Ксения Георгиевна ездила в больницу почти каждый день. Ляле это не нравилось.
— Мама, — раздраженно говорила она, — ты что, опять в больницу? Зачем это нужно — ездить каждый день? Небось его мамаша так часто там не появляется.
— Нина Константиновна плохо себя чувствует…
— Ах, плохо себя чувствует? Ну, конечно! Зато ты себя хорошо чувствуешь. Совсем голову потеряла с этой больницей! Погляди на себя — опять, кажется, собираешься выйти из дома в одной рубашке!
Ксения Георгиевна спохватывалась и возвращалась от дверей. Она иногда в самом деле забывала надеть юбку, выходя. Стала рассеянной, забывчивой до комизма. Однажды, стыдно вспомнить, в платной поликлинике на Арбате снимала пальто в гардеробе и вдруг услышала, как гардеробщик, старый человек в пенсне, похожий на Молотова, шепчет: «Мадам, извините, вы…»
Ляле она об этом не рассказала. Ляля бы этого не стерпела. Она и так считает ее «полусумасшедшей».
— У меня мать — полусумасшедшая, — рассказывает она со смехом своим гостям. — Вчера, например…

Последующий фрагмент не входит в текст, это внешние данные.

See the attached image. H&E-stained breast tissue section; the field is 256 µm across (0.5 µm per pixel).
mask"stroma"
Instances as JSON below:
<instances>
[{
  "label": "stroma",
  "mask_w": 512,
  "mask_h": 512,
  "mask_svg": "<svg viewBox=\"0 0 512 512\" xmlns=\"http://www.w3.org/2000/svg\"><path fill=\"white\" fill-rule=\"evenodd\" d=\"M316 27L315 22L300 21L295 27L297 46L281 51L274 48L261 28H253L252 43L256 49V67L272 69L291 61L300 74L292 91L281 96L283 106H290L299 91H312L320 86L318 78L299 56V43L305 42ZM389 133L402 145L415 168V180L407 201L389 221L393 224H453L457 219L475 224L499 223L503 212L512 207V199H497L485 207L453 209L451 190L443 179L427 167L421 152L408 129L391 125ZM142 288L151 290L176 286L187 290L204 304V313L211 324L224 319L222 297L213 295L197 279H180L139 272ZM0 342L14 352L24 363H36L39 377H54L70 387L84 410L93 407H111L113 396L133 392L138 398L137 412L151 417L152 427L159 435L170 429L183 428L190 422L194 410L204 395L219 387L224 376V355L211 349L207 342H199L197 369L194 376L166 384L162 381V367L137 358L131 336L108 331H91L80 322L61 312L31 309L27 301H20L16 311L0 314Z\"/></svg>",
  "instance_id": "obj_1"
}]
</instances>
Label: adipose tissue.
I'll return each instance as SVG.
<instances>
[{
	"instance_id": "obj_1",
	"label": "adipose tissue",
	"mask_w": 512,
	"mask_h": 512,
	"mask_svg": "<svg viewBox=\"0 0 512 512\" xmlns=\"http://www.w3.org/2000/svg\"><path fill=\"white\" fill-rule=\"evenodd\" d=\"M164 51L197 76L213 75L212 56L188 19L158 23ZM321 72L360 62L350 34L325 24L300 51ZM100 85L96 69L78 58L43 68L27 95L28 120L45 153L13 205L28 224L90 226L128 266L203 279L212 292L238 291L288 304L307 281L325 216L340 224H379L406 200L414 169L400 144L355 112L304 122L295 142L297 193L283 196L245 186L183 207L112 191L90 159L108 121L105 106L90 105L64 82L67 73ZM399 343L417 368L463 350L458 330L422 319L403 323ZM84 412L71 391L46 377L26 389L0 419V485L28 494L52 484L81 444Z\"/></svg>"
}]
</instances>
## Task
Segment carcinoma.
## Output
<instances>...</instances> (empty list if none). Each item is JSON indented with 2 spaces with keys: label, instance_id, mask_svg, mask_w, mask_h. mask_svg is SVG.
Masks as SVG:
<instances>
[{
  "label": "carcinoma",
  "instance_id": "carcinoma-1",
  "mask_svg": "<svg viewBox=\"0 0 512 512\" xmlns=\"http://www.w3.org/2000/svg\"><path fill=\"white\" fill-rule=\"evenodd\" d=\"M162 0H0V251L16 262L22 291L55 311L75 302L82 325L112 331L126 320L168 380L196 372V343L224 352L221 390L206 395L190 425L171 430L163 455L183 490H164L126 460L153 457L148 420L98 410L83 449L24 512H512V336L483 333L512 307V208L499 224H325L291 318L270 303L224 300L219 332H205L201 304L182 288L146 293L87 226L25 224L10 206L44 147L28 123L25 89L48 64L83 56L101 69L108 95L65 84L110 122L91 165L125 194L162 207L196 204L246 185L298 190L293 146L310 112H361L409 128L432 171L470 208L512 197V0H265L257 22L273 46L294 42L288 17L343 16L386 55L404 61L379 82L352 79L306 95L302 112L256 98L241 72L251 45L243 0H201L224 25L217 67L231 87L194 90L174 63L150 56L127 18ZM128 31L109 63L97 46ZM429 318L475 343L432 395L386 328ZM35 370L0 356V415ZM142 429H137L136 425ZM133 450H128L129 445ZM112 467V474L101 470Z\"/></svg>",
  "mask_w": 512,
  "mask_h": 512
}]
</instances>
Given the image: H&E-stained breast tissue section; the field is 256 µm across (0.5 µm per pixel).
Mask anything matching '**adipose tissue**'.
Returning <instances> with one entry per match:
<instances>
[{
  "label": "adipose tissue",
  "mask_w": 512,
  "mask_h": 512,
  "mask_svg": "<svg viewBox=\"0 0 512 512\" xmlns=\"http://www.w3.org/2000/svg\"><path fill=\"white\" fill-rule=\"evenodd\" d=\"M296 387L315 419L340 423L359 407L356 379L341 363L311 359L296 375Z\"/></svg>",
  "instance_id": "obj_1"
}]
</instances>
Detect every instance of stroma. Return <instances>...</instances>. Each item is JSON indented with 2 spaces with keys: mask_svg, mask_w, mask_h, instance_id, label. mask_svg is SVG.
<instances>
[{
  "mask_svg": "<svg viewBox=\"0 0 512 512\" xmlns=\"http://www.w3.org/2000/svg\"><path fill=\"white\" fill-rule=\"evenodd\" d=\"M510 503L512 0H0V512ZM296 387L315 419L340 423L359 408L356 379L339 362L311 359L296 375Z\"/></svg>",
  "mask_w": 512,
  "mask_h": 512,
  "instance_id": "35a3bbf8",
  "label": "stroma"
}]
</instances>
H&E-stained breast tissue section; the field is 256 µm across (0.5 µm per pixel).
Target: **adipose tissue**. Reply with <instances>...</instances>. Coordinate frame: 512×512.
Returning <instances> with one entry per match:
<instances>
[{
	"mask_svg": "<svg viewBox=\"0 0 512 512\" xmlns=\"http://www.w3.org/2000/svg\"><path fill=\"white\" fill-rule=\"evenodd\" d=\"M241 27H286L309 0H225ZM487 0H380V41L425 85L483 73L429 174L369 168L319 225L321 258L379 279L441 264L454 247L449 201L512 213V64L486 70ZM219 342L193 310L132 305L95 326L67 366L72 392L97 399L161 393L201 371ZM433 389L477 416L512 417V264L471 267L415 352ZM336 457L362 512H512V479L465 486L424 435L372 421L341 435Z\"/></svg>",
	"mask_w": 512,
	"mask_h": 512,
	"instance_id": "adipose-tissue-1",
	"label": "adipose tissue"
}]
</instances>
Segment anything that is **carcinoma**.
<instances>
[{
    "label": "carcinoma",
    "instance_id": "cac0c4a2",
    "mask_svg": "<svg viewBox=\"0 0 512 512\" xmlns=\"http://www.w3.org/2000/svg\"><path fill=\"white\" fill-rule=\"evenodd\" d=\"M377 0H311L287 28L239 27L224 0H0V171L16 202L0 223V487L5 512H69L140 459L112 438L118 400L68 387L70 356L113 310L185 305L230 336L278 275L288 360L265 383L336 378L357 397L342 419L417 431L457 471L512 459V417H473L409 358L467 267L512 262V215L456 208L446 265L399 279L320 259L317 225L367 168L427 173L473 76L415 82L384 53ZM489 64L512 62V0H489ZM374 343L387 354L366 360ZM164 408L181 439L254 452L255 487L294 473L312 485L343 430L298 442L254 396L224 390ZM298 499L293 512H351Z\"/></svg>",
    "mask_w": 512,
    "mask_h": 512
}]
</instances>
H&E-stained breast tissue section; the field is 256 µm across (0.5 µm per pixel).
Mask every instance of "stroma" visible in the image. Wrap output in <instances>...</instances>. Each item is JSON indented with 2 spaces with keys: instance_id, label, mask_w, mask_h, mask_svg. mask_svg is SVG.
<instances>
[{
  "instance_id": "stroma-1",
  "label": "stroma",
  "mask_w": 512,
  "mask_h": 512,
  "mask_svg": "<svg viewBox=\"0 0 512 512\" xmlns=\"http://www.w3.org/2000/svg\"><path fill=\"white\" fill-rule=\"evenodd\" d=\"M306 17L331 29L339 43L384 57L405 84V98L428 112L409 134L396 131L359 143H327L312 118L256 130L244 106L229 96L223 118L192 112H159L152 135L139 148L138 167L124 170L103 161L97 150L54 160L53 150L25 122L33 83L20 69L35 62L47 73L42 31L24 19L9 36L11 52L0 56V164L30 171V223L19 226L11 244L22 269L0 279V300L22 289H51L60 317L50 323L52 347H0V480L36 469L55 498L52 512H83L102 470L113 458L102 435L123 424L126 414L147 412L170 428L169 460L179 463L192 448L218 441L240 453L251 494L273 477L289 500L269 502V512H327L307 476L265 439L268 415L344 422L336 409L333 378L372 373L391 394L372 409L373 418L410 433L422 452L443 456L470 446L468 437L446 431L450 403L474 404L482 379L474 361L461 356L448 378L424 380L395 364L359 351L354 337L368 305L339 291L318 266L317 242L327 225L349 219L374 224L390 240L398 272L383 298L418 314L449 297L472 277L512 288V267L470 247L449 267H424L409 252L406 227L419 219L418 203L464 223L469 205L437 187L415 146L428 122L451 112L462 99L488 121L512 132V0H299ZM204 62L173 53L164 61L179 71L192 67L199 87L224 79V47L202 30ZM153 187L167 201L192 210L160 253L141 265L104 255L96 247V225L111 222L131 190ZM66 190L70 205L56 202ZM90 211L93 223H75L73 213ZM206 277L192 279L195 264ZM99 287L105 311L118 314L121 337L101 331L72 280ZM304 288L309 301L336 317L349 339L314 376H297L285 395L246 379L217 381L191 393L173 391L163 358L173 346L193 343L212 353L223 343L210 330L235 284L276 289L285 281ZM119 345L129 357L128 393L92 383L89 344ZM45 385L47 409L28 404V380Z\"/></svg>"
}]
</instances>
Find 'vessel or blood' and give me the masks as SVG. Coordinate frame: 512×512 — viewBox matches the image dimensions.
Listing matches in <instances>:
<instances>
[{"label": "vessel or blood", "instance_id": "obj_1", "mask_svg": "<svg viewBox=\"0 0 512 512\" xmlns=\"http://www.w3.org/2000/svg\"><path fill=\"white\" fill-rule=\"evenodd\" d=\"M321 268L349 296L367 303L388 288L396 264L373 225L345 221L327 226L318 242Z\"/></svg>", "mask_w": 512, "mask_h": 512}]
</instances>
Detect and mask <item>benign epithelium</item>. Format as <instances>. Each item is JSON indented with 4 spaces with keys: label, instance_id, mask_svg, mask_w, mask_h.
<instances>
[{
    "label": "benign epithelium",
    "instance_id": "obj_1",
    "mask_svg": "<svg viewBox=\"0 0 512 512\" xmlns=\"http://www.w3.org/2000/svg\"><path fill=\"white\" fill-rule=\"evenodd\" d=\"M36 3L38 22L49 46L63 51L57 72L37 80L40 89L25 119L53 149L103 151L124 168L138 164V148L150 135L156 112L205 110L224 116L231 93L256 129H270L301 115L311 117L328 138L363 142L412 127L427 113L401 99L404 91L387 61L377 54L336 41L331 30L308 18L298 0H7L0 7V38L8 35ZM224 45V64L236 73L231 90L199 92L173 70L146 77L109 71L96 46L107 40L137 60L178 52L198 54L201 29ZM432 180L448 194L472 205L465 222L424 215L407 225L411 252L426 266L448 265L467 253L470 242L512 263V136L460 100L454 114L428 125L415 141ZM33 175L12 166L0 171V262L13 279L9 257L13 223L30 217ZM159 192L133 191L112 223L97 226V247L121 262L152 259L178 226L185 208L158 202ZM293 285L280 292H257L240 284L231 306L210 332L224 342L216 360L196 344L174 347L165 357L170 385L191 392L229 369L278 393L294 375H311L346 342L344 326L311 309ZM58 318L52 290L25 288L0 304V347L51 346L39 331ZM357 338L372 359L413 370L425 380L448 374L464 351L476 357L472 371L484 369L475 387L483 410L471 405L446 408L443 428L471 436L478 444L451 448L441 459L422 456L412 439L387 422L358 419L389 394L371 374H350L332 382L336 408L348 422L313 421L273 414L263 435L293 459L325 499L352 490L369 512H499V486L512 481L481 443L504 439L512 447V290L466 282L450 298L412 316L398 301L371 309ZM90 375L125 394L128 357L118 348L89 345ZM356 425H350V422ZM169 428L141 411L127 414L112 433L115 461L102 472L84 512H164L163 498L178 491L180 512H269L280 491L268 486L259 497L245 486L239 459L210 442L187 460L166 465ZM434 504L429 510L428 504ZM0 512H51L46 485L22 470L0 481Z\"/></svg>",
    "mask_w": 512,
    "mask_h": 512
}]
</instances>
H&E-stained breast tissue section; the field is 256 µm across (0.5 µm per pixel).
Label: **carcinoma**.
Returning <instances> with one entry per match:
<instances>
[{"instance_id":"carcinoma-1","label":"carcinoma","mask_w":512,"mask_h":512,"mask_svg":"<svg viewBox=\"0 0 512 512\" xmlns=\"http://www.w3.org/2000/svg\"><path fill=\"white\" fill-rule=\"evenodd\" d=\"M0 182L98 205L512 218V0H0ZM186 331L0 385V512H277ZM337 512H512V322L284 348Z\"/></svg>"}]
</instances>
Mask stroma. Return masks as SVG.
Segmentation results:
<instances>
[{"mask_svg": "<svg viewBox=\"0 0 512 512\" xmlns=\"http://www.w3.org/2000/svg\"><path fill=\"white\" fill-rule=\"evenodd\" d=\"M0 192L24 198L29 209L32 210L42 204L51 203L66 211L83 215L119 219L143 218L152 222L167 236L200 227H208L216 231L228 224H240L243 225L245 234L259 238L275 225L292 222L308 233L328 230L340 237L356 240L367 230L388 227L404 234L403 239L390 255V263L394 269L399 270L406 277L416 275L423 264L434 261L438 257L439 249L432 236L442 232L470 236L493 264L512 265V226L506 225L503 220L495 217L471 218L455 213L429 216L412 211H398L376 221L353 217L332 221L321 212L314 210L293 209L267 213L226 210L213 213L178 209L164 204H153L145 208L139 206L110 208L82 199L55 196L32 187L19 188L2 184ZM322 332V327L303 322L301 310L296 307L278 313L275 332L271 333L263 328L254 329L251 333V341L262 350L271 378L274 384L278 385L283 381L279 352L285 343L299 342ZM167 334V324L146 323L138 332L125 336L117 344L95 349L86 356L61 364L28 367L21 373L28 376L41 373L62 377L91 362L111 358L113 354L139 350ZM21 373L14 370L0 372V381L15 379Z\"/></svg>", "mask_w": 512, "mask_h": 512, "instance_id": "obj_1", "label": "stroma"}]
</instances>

Гости, еще не дослушав, смеются: анекдоты про Ксению Георгиевну как непременный десерт в этих застольях. Ксения Георгиевна смеется вместе со всеми. Они неплохие, незлые люди, но какие-то ограниченные, и Ляля поглупела, потускнела в их компании.
Ксения Георгиевна неосторожно спросила как-то у дочери, почему они так безграмотно говорят, ведь все с высшим образованием?
Ляля раскричалась, стала красной, некрасивой.
— Что ты лезешь со своими интеллигентскими замашками? Тоже мне пуристка! Безграмотно они, видите ли, говорят!
Ксения Георгиевна с тех пор больше «не лезла».